Soon, NASA scientists will launch a spaceborne gadget that will examine the changes in Earth’s crust with a closeup by using advanced radar imaging technology. This earth mapping satellite is known as NISAR (NASA-ISRO SAR), which NASA Jet Propulsion Laboratory, in collaboration with Indian Space Research Organization, built.

However, this satellite will not launch from India until 2024. This innovative space technology intends to operate for three years. It will help to better understand earth sciences like climate change, food security and how to cope with natural disasters.
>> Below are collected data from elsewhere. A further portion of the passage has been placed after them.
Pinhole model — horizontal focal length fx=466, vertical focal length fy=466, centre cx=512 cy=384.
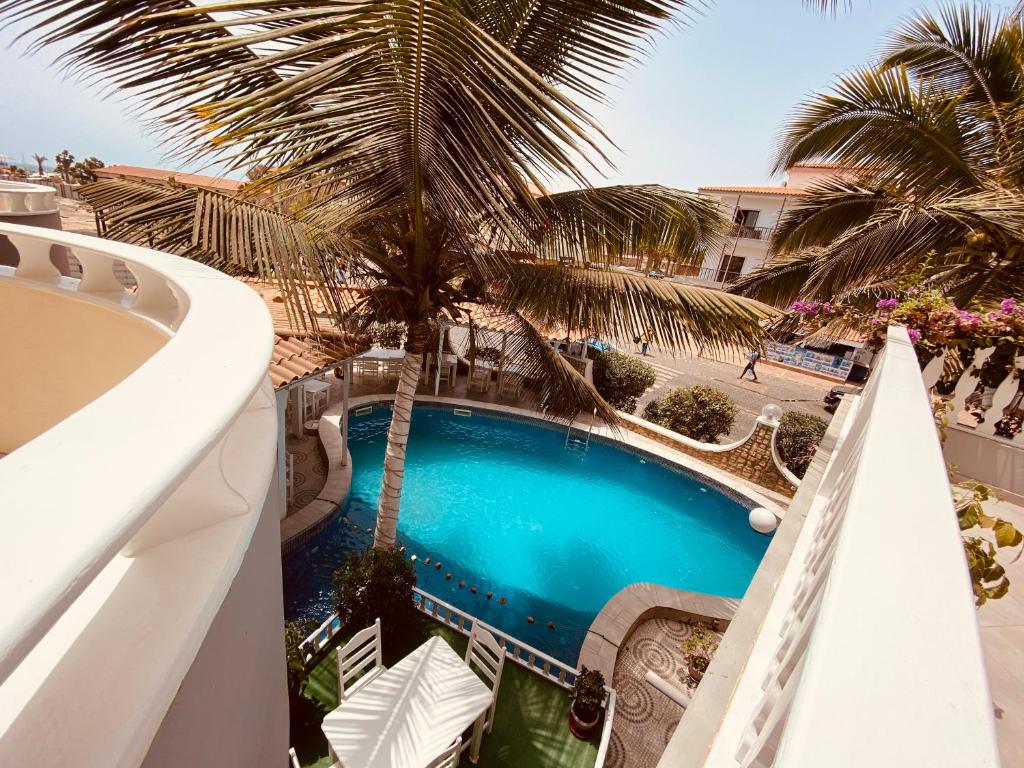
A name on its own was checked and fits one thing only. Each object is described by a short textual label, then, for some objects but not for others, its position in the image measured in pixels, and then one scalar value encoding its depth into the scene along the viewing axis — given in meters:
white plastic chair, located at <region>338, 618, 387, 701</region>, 5.22
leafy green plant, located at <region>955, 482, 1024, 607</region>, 2.46
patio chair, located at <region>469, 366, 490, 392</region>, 16.34
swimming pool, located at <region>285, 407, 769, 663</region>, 8.62
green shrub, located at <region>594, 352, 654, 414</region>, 15.83
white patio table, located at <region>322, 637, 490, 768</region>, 4.44
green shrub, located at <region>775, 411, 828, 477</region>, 12.18
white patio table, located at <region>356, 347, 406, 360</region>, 16.12
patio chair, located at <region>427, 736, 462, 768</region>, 4.64
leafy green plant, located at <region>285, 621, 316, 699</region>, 5.31
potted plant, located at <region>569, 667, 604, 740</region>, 5.80
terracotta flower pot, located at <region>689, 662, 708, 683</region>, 6.54
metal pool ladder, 14.48
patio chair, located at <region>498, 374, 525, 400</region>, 15.79
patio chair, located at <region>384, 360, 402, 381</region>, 15.80
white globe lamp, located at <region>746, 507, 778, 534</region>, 7.38
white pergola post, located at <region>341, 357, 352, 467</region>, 10.32
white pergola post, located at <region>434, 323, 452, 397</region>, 13.65
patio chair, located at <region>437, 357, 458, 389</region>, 16.14
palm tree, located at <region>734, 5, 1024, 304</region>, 6.30
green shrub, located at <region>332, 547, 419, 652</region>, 6.54
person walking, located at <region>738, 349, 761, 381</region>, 21.58
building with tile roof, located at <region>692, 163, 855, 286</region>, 29.22
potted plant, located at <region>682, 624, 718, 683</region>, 6.59
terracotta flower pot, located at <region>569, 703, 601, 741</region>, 5.81
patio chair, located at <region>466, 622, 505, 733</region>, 5.47
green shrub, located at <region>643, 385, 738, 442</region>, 14.45
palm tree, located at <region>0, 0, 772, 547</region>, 2.46
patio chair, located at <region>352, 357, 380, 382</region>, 15.68
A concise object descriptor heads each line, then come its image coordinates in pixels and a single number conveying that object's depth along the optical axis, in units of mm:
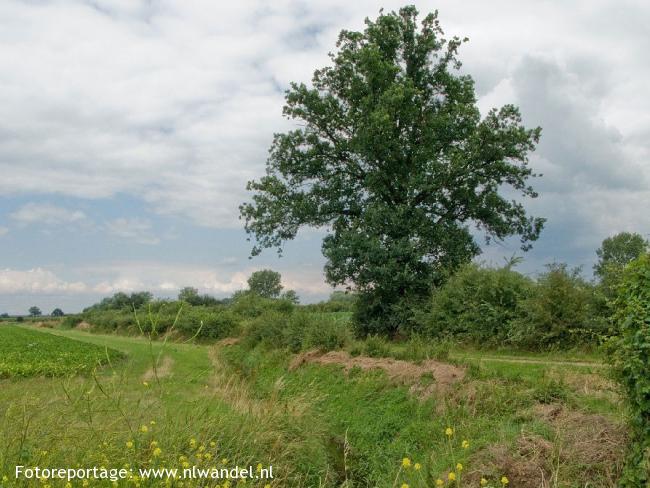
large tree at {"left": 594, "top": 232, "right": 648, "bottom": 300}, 55034
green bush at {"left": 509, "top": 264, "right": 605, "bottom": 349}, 20047
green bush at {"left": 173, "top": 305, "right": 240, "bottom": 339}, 41844
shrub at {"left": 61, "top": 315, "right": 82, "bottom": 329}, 83375
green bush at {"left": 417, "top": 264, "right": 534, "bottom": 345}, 22469
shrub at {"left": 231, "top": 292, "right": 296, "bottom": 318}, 47312
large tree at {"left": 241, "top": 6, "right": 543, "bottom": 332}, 28797
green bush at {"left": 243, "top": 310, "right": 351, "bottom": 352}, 22639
NISAR is the world’s first satellite that will utilize two wavelength frequencies (L and S microwaves) in radar imaging technology to detect changes as small as 1 cm (0.4 inches) and map Earth’s crust with exceptional details.

Also, it will allow us to observe even minute details about catastrophic events like earthquakes and tsunamis along with long-term monitoring of events like ice sheet collapses, changes in ecosystems, and Earth’s crust evolution.

Another critical factor about NISAR is after every 12 days, and it will provide coverage of the entire Earth. NASA’s mission team is planning to make the data available for the public in 1-2 days, and in an emergency, data can be delivered within hours.

NISAR is expected to cost $1.5 billion and become the world’s most expensive radar imaging satellite. But its cost can be justified by the provided important information.